Segment Start: Input records

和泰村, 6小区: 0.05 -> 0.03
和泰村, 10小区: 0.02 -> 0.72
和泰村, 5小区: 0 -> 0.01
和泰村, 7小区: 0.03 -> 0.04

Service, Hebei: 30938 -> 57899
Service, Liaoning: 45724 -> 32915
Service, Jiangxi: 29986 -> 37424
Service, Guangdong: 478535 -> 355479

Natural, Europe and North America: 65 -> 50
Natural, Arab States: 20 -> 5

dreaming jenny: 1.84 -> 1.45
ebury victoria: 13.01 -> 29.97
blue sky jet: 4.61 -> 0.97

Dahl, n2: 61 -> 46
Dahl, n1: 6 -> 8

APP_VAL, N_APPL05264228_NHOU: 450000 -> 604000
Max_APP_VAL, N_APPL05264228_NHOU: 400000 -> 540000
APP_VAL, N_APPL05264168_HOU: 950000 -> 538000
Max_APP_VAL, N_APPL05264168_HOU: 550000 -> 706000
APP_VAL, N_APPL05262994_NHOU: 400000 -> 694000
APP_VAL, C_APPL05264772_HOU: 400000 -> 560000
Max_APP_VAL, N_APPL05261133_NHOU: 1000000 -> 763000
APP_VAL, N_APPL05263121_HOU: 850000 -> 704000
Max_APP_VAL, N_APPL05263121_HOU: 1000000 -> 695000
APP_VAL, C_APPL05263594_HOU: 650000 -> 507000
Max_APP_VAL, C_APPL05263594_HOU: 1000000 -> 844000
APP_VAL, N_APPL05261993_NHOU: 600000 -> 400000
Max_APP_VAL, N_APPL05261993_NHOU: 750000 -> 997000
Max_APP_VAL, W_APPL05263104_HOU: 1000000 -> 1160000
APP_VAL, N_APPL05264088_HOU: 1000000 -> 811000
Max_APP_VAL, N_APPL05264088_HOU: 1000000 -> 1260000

Segment End: Input records

§ **Prompt**
Whenever a line of the data includes the word "Service", show that line in full.

§ **Response area**
Service, Hebei: 30938 -> 57899
Service, Liaoning: 45724 -> 32915
Service, Jiangxi: 29986 -> 37424
Service, Guangdong: 478535 -> 355479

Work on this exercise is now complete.